Pourquoi la Bretagne reste un terrain de friction agrochimique
Bayer en France : entre communication de crise et pression judiciaire
Du côté du groupe, la direction française avait déjà dû s’expliquer sur l’affaire du fichage de personnalités politiques et journalistiques orchestré par Monsanto avant son rachat. Le patron de Bayer en France avait alors démenti avoir eu connaissance de ces pratiques.[1]
L’entreprise se retrouve ainsi prise en tenaille : condamnations américaines d’un côté, mobilisations de terrain de l’autre. La stratégie du groupe consiste à séparer l’héritage Monsanto de l’identité Bayer, mais sur le terrain breton, les deux noms restent associés dans les slogans et les communiqués militants.
Une innovation bretonne à contre-courant : Biogroup Bretagne
À quelques dizaines de kilomètres de ces tensions, un autre acteur du monde industriel breton trace une trajectoire différente. Biogroup Bretagne, dont le siège est établi à Noyal-Châtillon-sur-Seiche, en Ille-et-Vilaine, emploie 41 personnes et reste active sous la direction de Jean-Baptiste Defaux à la présidence et d’Anthony Mouchere à la direction générale. Fondée en 2002, la structure incarne un modèle d’entreprise régionale à taille humaine, loin des logiques de groupe mondial qui agitent le dossier Bayer-Monsanto.

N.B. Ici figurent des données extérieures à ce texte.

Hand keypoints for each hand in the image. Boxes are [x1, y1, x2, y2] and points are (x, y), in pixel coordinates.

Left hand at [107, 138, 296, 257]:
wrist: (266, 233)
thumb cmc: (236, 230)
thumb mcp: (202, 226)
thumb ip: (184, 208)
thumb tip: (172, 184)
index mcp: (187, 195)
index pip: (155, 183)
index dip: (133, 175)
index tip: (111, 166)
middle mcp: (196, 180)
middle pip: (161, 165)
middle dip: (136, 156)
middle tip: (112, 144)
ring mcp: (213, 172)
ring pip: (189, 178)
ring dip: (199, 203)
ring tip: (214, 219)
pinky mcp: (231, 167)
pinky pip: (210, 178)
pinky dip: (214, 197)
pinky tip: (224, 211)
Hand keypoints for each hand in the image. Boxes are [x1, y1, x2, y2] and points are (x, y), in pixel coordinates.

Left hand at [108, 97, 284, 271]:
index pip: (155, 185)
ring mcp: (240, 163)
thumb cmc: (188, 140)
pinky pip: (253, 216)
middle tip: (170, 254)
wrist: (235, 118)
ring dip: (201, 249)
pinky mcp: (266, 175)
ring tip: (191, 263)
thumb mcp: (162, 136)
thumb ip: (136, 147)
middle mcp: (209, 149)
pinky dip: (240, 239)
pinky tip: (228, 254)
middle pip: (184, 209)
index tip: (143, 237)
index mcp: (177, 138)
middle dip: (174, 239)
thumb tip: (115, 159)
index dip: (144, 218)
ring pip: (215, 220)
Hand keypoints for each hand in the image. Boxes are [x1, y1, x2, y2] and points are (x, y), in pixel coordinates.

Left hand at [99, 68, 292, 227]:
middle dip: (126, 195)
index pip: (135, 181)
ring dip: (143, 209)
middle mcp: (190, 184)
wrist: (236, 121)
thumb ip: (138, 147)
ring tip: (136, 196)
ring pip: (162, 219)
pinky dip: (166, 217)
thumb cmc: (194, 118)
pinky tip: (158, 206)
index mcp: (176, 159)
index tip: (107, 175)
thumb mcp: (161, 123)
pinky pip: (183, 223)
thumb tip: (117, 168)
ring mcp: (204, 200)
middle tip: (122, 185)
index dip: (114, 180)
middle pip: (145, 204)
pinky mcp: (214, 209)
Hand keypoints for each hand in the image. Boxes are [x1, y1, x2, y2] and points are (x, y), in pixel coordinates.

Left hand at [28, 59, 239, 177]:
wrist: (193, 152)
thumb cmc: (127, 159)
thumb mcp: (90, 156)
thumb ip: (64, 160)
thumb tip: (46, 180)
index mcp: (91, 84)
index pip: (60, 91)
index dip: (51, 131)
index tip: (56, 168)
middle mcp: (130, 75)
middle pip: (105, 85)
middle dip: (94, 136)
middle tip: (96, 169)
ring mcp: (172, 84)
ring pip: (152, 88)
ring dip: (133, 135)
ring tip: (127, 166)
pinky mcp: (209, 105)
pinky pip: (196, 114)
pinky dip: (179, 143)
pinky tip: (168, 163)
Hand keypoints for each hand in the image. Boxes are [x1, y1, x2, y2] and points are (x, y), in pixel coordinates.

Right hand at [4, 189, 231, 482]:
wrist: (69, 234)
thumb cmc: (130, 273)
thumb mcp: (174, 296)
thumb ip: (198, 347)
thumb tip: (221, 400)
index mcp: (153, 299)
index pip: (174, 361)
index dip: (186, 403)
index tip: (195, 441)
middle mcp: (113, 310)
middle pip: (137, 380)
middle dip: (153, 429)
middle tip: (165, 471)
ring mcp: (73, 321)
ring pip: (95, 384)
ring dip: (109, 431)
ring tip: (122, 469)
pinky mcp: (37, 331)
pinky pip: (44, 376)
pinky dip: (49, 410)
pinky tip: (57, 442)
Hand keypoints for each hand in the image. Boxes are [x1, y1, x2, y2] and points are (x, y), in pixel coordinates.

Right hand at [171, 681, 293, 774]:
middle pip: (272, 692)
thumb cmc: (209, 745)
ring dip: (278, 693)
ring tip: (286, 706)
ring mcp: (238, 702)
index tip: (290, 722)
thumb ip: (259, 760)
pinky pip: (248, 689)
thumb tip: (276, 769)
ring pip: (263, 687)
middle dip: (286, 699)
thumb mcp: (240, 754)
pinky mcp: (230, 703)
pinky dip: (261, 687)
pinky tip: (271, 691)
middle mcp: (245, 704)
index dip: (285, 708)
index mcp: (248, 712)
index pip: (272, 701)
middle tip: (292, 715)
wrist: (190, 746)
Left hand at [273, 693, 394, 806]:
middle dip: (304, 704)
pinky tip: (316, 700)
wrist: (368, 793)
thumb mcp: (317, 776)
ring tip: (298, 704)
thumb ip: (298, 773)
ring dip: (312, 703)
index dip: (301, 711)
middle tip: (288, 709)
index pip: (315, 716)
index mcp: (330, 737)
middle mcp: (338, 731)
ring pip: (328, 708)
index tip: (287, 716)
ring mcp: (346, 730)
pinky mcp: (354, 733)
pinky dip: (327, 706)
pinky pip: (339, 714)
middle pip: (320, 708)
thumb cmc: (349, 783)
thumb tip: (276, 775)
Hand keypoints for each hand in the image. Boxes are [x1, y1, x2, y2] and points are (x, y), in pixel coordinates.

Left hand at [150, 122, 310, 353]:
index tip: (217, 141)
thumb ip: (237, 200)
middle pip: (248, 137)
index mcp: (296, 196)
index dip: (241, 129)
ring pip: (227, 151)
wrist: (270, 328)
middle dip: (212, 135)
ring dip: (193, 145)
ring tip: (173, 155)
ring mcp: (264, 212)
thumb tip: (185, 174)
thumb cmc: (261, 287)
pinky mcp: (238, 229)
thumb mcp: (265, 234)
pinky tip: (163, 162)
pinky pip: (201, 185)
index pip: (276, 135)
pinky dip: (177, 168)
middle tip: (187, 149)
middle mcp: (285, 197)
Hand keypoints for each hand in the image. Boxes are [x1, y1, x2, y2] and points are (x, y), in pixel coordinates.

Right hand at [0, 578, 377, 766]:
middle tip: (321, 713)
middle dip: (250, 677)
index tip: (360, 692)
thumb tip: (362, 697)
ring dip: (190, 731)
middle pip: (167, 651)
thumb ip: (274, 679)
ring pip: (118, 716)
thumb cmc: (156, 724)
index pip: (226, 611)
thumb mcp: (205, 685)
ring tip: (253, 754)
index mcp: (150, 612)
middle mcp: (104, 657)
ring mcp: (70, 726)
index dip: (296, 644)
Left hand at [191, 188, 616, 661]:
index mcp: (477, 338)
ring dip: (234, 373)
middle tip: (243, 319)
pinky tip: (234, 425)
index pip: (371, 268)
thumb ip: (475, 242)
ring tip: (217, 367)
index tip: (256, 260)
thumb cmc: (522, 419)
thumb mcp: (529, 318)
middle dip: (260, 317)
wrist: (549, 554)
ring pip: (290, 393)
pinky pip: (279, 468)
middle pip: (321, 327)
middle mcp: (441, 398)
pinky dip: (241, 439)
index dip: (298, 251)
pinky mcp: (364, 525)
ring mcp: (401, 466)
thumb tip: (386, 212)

Ce contraste illustre la réalité du tissu industriel breton : des PME ancrées localement coexistent avec des implantations de multinationales dont les décisions se prennent à Leverkusen ou à Saint-Louis, Missouri, et dont les conséquences se gèrent ensuite sur les quais de Lorient ou dans les champs du Morbihan.
La filière agricole bretonne face au mur des intrants
La pression sur Bayer s’inscrit dans un débat plus large sur la dépendance de l’agriculture bretonne aux intrants chimiques. La région concentre une part importante de l’élevage porcin et avicole français, des filières qui consomment massivement le soja importé traité aux pesticides. Réduire cette dépendance suppose de reconstruire des filières protéinières locales, un chantier que plusieurs acteurs institutionnels et coopératifs ont engagé, sans résultats encore à la mesure des volumes en jeu.
La mobilisation de la Confédération paysanne et des Soulèvements de la Terre contre Bayer en Bretagne s’adresse autant aux pouvoirs publics qu’au groupe lui-même. Les organisations demandent une sortie du glyphosate et un encadrement strict des importations de soja OGM. La condamnation par la Cour suprême américaine en 2022 leur fournit un argument juridique de poids, même si les décisions américaines ne lient pas directement le droit européen.
Lors de la marche de Lorient en mai 2022, un slogan avait retenu l’attention : “La pire pollution, c’est la résignation.” C’est dans cet état d’esprit que les opposants reprennent leur mobilisation en 2026, avec un mouvement plus structuré et une audience publique élargie par quatre ans de procédures judiciaires aux États-Unis.
Bayer-Monsanto en Bretagne : faits clés à retenir
- En mai 2022, 300 à 400 personnes ont manifesté à Lorient contre Bayer-Monsanto.
- La Cour suprême américaine a condamné Monsanto pour son herbicide Roundup en juin 2022.
- Lorient est l'une des principales portes d'entrée du soja OGM en France.
- La Confédération paysanne et les Soulèvements de la Terre s'associent sur ce dossier en Bretagne.
- Biogroup Bretagne, 41 salariés, est une PME bretonne active depuis 2002 à Noyal-Châtillon-sur-Seiche.